• **Cosa fare**:
Scrivi il seguito del testo su Il giorno degli zombi di George Romero, partendo subito dopo l'ultima frase riportata.

• **Brano di testo**:
☆ ☆ ☆ ☆ ☆ ☆ ☆
La trilogia dei morti viventi di George Romero si chiude con il capitolo più amaro. L’ironia de La notte dei morti viventi e il tono satirico di Zombi vengono abbandonati in favore di uno stile più freddo e crudo, di una claustrofobia tanto spaziale quanto umana, di una violenza gelida e famelica.
Se i due precedenti film erano varianti sul tema della violenza necessaria in uno stato mal funzionante che non si riducevano a semplici metafore politiche, Il Giorno degli Zombi sceglie esattamente questa strada.
La parte violenta e irrazionale dello stato americano (e non solo, a ben guardare) si incarna nei militari. Addestrati allo scontro, reagiscono con indolenza all’invasione: per loro è solo un altro tiro a segno. Si sentono i più forti e quando le istituzioni crollano e arriva l’anarchia, prendono prepotentemente il comando e subito si dimostrano intolleranti verso gli scienziati. Non vogliono dividere le ultime risorse con loro, considerandoli inutili.
☆ ☆ ☆ ☆ ☆ ☆ ☆
• **Materiale fornito**:
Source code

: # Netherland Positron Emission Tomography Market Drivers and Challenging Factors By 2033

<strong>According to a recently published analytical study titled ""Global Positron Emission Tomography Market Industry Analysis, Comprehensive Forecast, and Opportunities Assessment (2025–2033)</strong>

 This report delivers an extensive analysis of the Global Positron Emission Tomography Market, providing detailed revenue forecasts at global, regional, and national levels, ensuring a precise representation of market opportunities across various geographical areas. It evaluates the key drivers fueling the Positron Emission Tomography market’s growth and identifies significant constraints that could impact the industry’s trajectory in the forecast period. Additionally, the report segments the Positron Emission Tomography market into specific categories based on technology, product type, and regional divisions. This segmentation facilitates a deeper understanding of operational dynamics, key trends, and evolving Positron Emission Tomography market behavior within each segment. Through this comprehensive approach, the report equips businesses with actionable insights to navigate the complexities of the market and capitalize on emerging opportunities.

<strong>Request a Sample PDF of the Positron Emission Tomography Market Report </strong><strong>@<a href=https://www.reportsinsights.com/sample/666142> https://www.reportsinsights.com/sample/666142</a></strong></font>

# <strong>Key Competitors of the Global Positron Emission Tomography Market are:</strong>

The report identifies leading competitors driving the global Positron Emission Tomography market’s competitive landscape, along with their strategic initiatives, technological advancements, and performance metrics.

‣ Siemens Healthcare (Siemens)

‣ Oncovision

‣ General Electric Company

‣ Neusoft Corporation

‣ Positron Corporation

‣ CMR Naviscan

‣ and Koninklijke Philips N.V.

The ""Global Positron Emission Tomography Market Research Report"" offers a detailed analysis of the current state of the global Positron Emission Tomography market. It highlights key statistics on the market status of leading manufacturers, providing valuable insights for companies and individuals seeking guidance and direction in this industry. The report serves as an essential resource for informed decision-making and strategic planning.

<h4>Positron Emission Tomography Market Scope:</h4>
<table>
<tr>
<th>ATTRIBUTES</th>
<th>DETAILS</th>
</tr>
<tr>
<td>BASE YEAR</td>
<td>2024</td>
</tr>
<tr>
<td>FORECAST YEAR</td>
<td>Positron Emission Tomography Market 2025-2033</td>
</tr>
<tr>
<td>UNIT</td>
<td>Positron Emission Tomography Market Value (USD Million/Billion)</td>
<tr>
☆ ☆ ☆ ☆ ☆ ☆ ☆
• **Risposta scritta**:
Questi dovrebbero portare la ragione, ma perseguono le loro ricerche e i loro ideali con ottusità, a volte fino alla follia. Come nel caso del professor Logan, scienziato di antica tradizione, che “rieduca” uno dei ritornanti e conduce orribili, insensati esperimenti sui cadaveri in cerca della causa biologica dell’epidemia e di una soluzione pacifica, senza rendersi conto che le sue ricerche sono inutili quanto l’aggressività dei militari.
Militari e scienziati si danno battaglia e arrivano alle armi. La dicotomia guerra e pace è insensata, se non c’è comunicazione e spirito di collaborazione, se l’istinto che inevitabilmente prevale è la sopraffazione, simboleggiata dagli zombi, che in questo film si muovono in affollatissime ondate e sono più che mai affamati e violenti. Un soldato, umiliato dai compagni, apre le porte e lascia entrare i mostri nel bunker dando inizio al massacro indiscriminato. Gli uomini hanno perso, su tutti i fronti.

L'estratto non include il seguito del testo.